Hyperhomocysteinemia, a cardiac metabolic disease: role of nitric oxide and the p22phox subunit of NADPH oxidase

Abstract

Background: Hyperhomocysteinemia (HHcy) is a reliable indicator of cardiovascular disease, in part because of the production of superoxide and scavenging of nitric oxide (NO). The present study assessed the impact of HHcy on the NO-dependent control of cardiac O2 consumption and examined enzymatic sources of superoxide.

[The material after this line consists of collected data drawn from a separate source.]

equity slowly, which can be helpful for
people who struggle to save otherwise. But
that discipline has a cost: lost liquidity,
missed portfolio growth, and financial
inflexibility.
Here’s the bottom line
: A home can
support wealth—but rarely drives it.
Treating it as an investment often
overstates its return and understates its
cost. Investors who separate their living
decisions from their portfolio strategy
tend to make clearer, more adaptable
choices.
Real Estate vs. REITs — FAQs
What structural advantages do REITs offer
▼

Methods and results: Rats and mice were fed methionine in drinking water for 5 to 9 weeks to increase plasma homocysteine, a process that did not cause significant changes in hemodynamic function. The ability of the NO agonists bradykinin and carbachol to reduce myocardial O2 consumption in vitro was impaired by approximately 40% in methionine-fed rats, and this impairment was proportional to their individual plasma homocysteine concentration. However, responses were restored in the presence of ascorbic acid, tempol, and apocynin, which inhibits NADPH oxidase assembly. Western blots showed no difference in Cu/Zn or Mn superoxide dismutase, endothelial NO synthase, or inducible NO synthase protein, but HHcy caused a 100% increase in the p22phox subunit of NADPH oxidase. Western blots with plasma membrane-enriched fractions of cell lysate detected elevated levels of p22phox, p67phox, and rac-1, which indicates increased oxidase assembly. Finally, mice lacking a functional gp91phox subunit of NADPH oxidase demonstrated normal NO-dependent regulation of myocardial O2 consumption after methionine feeding.

Conclusions: In HHcy, superoxide produced by NADPH oxidase reduces the ability of NO to regulate mitochondrial function in the myocardium. The severity of this effect is proportional to the increase in homocysteine.